Price: MSRP $34.95

Media: limited-run injection-molded plastic with cast-resin cockpit interior

Decals: Aeromaster sheet - 1 French Air Force P-63C in Indochina, 1949

Accuracy: B+

Overall: C-

Review and Photo by: Thomas McKelvey Cleaver (THE AERONUT)

Date of Review: 5 January 1998

The P-63 Kingcobra was developed from the P-39 Airacobra, and began life as the P-39E, a version with a laminar-flow wing. The aircraft, while outperforming its predecessor, did not offer sufficient performance compared with the Mustang to see it adopted in front-line service by the U.S.A.A.F., though some 200 P-63A and P-63C models were converted to the RP-63G "flying target" to train aerial gunners firing frangible bullets at the armored airplane. The Russians, who loved the P-39, couldn't get enough of the P-63, and the overwhelming majority of these aircraft went to the Soviet Union under Lend-Lease. Approximately 100 also went to the French Air Force during the war and were retained in service until 1950.

I was interested when this model appeared, as the P-63 is a good-looking airplane, and historically-significant. I have used Hi-Tech conversion parts for a P-51B from the A-M P-51A (obviously prior to Tamiya's release of the B) and for a conversion of Mauve P-40Ms to P-40F and P-40E. I looked forward to doing it. Given that there was to be only a 1,000-kit release, it seemed like something different and interesting.

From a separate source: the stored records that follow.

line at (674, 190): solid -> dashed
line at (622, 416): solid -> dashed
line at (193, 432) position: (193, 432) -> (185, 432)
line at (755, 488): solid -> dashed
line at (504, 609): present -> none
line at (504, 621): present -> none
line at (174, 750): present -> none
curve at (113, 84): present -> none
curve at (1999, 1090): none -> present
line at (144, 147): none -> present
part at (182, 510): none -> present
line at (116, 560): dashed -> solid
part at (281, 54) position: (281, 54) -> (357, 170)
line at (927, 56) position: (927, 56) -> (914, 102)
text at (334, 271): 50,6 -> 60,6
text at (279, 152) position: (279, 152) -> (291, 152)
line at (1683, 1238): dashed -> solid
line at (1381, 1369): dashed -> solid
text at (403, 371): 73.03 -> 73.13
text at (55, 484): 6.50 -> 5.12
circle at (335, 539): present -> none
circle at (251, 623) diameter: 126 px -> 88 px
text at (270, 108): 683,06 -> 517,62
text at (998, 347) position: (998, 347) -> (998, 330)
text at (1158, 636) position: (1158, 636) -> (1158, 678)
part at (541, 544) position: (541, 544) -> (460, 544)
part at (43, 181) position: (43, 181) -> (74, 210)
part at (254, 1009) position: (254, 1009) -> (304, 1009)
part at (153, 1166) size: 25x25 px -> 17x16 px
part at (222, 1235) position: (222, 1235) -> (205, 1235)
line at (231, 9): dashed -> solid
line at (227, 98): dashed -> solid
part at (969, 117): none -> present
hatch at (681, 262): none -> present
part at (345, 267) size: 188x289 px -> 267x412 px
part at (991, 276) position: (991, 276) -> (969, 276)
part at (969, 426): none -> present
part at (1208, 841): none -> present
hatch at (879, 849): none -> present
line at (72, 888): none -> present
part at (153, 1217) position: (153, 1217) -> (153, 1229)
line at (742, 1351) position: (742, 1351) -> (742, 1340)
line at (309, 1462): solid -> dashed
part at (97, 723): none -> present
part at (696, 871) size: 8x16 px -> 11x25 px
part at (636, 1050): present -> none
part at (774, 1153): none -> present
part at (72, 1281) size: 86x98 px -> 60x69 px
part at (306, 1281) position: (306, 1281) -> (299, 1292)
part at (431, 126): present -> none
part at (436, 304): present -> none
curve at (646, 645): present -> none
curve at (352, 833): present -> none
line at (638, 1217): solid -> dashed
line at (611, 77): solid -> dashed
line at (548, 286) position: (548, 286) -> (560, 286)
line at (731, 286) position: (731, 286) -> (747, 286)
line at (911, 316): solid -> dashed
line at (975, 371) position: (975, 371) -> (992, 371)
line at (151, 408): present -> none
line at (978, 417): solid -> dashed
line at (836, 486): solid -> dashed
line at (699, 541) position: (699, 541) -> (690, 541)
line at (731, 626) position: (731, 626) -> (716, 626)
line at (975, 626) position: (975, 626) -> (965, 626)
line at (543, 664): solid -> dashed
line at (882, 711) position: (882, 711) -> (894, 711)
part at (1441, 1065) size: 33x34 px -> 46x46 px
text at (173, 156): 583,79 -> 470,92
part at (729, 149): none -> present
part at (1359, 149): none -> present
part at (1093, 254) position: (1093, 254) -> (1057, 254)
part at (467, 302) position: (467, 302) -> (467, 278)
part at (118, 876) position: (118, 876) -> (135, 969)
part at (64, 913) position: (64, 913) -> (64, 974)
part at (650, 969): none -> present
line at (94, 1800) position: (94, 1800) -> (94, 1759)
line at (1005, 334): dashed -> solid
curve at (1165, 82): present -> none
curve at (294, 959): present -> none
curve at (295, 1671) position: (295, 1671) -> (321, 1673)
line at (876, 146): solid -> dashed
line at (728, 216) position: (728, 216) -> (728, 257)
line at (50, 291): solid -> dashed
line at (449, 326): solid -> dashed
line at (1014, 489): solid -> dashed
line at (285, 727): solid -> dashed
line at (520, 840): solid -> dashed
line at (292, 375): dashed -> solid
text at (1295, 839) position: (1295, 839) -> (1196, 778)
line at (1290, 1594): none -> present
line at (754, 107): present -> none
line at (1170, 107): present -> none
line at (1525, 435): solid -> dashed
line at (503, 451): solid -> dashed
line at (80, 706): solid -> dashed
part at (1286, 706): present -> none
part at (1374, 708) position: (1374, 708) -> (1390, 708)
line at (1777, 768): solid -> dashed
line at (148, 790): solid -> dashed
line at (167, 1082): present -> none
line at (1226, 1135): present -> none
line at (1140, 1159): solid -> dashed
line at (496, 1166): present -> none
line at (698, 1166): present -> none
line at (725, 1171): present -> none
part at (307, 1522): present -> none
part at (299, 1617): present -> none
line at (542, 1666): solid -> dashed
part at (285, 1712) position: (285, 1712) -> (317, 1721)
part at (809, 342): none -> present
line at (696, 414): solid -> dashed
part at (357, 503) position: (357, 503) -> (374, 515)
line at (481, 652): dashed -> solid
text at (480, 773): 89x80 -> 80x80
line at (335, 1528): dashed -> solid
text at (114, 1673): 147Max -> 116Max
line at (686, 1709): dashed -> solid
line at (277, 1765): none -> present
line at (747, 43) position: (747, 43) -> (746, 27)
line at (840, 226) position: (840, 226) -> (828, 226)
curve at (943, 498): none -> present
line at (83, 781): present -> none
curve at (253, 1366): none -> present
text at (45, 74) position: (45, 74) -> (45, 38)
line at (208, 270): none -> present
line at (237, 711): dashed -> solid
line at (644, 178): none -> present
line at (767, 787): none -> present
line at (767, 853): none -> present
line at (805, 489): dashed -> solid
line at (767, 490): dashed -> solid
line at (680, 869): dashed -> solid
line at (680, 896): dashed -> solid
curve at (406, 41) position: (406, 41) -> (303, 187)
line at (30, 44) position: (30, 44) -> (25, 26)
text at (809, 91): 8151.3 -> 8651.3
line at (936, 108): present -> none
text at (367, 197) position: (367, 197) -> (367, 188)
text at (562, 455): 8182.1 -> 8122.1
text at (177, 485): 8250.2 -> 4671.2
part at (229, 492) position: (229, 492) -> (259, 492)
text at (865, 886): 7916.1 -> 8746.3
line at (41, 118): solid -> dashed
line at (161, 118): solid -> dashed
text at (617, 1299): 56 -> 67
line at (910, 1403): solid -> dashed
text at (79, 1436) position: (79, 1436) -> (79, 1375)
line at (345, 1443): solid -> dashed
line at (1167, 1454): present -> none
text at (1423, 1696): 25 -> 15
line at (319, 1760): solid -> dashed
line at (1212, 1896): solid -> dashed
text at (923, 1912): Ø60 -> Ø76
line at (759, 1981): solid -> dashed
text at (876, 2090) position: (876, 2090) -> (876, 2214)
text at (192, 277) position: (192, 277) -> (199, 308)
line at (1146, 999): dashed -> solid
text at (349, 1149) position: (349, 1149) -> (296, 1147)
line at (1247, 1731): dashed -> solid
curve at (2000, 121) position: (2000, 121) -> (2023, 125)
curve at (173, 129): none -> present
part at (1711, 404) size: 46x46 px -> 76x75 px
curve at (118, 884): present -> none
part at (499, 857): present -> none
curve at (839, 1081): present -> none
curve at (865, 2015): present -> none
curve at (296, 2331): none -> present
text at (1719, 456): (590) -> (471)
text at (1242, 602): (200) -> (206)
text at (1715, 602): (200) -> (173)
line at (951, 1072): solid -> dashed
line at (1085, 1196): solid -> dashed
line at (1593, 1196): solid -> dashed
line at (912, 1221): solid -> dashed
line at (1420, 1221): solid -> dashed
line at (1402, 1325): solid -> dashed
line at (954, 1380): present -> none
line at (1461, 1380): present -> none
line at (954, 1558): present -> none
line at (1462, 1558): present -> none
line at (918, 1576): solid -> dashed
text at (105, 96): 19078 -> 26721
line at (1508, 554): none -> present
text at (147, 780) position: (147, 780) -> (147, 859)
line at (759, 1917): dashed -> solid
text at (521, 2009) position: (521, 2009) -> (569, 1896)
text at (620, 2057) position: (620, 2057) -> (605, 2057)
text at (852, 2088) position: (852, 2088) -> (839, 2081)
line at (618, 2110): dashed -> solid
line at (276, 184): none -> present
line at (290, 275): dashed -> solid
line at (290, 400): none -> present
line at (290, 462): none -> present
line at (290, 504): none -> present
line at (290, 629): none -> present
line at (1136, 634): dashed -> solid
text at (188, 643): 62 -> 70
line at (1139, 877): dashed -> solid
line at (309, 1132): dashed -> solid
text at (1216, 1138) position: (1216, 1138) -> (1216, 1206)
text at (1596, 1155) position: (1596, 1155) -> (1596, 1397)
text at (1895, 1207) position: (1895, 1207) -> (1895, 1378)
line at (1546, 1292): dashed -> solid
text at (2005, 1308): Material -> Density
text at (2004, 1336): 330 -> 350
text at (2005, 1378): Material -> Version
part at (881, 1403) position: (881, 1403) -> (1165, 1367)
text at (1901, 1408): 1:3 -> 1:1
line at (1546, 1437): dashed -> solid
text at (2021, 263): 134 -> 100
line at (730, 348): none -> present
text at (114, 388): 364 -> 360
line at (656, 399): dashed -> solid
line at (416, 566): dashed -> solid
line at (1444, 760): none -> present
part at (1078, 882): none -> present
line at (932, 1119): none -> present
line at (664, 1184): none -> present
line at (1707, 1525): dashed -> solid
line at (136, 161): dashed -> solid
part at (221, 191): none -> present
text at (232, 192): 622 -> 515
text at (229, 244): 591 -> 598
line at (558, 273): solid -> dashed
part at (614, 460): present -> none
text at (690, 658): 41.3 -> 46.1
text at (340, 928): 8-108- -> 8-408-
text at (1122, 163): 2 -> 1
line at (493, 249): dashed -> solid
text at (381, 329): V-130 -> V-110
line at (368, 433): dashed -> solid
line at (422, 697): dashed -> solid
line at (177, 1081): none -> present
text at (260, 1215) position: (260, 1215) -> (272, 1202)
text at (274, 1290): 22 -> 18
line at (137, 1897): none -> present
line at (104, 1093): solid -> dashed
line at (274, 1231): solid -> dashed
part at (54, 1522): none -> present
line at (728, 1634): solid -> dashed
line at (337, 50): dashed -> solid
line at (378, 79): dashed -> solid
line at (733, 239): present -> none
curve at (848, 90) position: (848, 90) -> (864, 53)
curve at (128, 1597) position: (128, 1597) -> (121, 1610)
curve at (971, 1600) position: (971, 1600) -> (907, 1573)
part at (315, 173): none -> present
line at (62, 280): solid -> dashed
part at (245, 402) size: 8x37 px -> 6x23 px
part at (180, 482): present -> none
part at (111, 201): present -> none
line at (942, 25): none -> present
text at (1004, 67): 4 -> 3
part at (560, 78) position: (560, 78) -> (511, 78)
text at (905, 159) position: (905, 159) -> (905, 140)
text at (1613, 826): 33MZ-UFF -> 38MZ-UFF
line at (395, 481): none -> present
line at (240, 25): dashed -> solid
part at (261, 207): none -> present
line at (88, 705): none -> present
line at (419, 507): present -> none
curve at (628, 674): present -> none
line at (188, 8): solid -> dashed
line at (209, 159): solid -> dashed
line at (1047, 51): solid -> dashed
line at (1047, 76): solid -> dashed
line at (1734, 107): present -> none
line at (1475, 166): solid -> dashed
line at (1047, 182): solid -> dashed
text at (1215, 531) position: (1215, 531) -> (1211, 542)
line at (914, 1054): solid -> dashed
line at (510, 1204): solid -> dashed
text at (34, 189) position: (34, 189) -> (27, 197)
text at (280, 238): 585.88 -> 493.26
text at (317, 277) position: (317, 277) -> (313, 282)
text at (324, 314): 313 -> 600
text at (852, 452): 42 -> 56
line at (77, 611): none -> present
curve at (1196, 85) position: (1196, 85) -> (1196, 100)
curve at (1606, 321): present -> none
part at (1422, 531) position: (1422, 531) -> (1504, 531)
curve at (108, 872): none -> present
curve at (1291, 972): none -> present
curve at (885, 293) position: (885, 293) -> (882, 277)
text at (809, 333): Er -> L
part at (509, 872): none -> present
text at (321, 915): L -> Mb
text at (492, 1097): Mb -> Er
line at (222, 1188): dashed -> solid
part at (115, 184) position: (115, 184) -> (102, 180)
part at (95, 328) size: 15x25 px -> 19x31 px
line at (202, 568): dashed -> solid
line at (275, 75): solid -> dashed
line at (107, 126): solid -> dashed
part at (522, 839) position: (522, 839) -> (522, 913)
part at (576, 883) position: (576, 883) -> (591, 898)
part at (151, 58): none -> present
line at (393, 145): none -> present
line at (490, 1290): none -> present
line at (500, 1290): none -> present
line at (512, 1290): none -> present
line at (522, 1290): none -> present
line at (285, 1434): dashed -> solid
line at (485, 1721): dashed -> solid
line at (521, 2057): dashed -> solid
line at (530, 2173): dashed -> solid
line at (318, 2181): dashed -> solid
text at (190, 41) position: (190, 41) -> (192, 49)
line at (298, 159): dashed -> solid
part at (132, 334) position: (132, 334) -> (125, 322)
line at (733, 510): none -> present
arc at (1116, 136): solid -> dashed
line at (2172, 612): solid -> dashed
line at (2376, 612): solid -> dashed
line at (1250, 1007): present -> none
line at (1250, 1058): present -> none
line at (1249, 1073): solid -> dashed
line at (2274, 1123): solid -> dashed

The Chinese have an old curse, "may you live in interesting times," and that is pretty much what happened to me with this kit. Now that I see there is a further release of this thing, I believe you should have the benefit of my having lived through it.

For starters, the wings are in upper and lower halves, molded solid, and you must take off approximately 1/32 of the entire inner surface to get the wings thin enough to fit the rest of the model and look halfway realistic. The same is true of the lower center section. In fact, almost every part of this model except the horizontal stablilizers needs thinning before construction. And then one nearly needs to coat every joint in putty to get something that looks halfway like an airplane.

To top it off, the vacuform canopy is undersized, and you only get one. I had to take separate plastic and hand form it to make the rear section of the canopy, use plastic card for the section over the turnover/armor glass - which also had to be rebuilt - and had to open both doors to keep the casual observer from seeing just how bad the misfit of the canopy was. The one other solution to this would be to make an RP-63G, using a solid rear canopy section, which would be easier to make. The one saving grace is that the cast-resin cockpit was good, so there is something to look at inside those doors.

The end result does look like a Kingcobra. The Aeromaster decals are up to their usual quality, and create a P-63C used in 1949 in the First Indochina War. I used 75-gallon drop tanks from the spares box to add to the overall look, and made certain to do the natural metal finish as dull as it would be in a tropic climate.

This is one of those models, like the HiPM SB2U Vindicator and Classic Airframes SBC-4 Helldiver that look good in the end, but were more work than I would do again to accomplish. The only current alternative to this kit, the P-63C released by MPM, is even worse according to reviews I have read. Given that HiPM has gone from awful (the SB2U) to bad (the AR-196) to pretty darned good (the He-100D), perhaps they will still be on that upward curve when they release their P-63A later this year. I certainly hope so! You have been warned.